| Work order |
Your response should be every line from the entries that includes the string "with".

------------------------------------

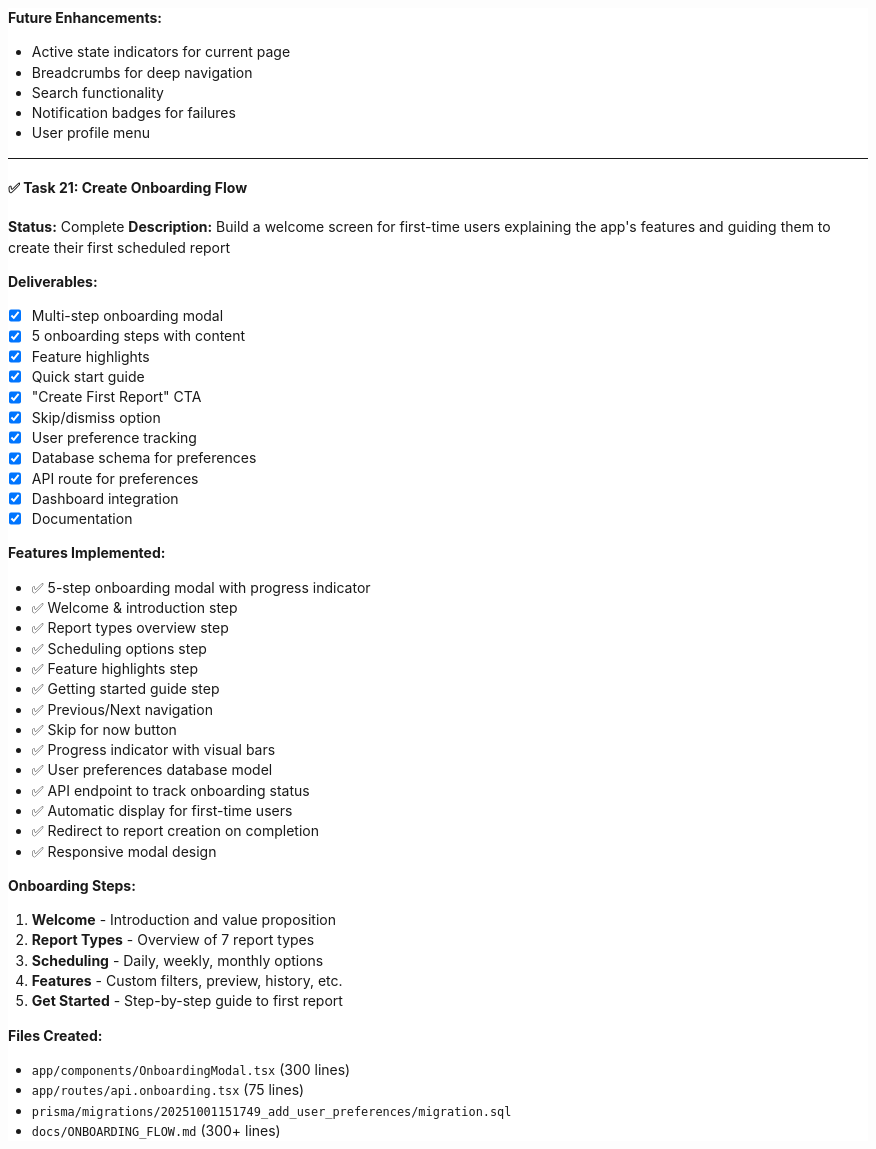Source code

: **Future Enhancements:**
- Active state indicators for current page
- Breadcrumbs for deep navigation
- Search functionality
- Notification badges for failures
- User profile menu

---

#### ✅ Task 21: Create Onboarding Flow
**Status:** Complete
**Description:** Build a welcome screen for first-time users explaining the app's features and guiding them to create their first scheduled report

**Deliverables:**
- [x] Multi-step onboarding modal
- [x] 5 onboarding steps with content
- [x] Feature highlights
- [x] Quick start guide
- [x] "Create First Report" CTA
- [x] Skip/dismiss option
- [x] User preference tracking
- [x] Database schema for preferences
- [x] API route for preferences
- [x] Dashboard integration
- [x] Documentation

**Features Implemented:**
- ✅ 5-step onboarding modal with progress indicator
- ✅ Welcome & introduction step
- ✅ Report types overview step
- ✅ Scheduling options step
- ✅ Feature highlights step
- ✅ Getting started guide step
- ✅ Previous/Next navigation
- ✅ Skip for now button
- ✅ Progress indicator with visual bars
- ✅ User preferences database model
- ✅ API endpoint to track onboarding status
- ✅ Automatic display for first-time users
- ✅ Redirect to report creation on completion
- ✅ Responsive modal design

**Onboarding Steps:**
1. **Welcome** - Introduction and value proposition
2. **Report Types** - Overview of 7 report types
3. **Scheduling** - Daily, weekly, monthly options
4. **Features** - Custom filters, preview, history, etc.
5. **Get Started** - Step-by-step guide to first report

**Files Created:**
- `app/components/OnboardingModal.tsx` (300 lines)
- `app/routes/api.onboarding.tsx` (75 lines)
- `prisma/migrations/20251001151749_add_user_preferences/migration.sql`
- `docs/ONBOARDING_FLOW.md` (300+ lines)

------------------------------------

| Output of the exercise |
- [x] 5 onboarding steps with content
- ✅ 5-step onboarding modal with progress indicator
- ✅ Progress indicator with visual bars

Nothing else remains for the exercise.